● PROBLEM TO WORK ON
Recreate the listing that follows line for line, without pictures.

● SUPPLIED DATA
-------------------------

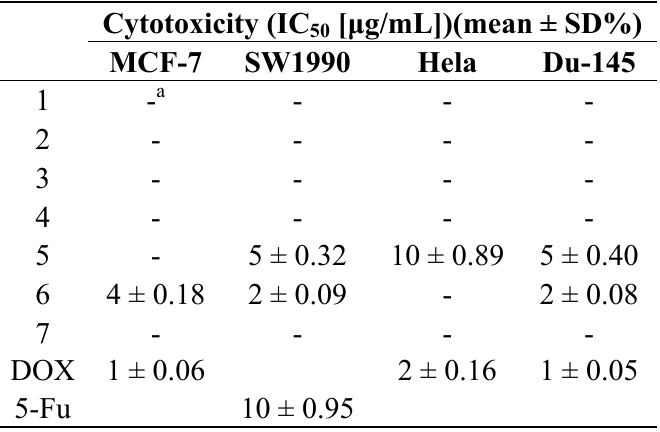
Table 2. Cytotoxicity of 1 – 7 against four cancer cell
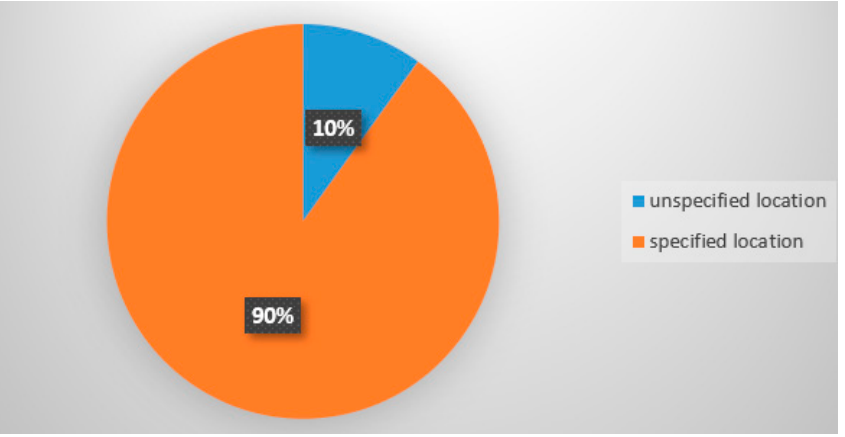
Figure 6. Specification of catch area on the product label.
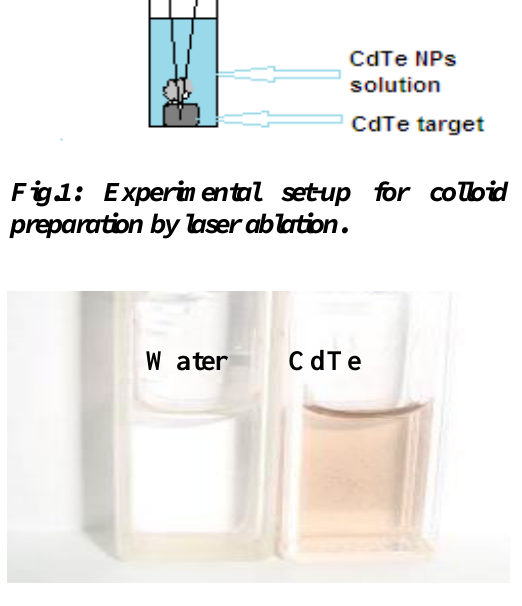
Fig.2: Photograph of colloidal CdTe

-------------------------

● RESPONSE BOX
Table 2. Cytotoxicity of 1 – 7 against four cancer cell
Figure 6. Specification of catch area on the product label.
Fig.2: Photograph of colloidal CdTe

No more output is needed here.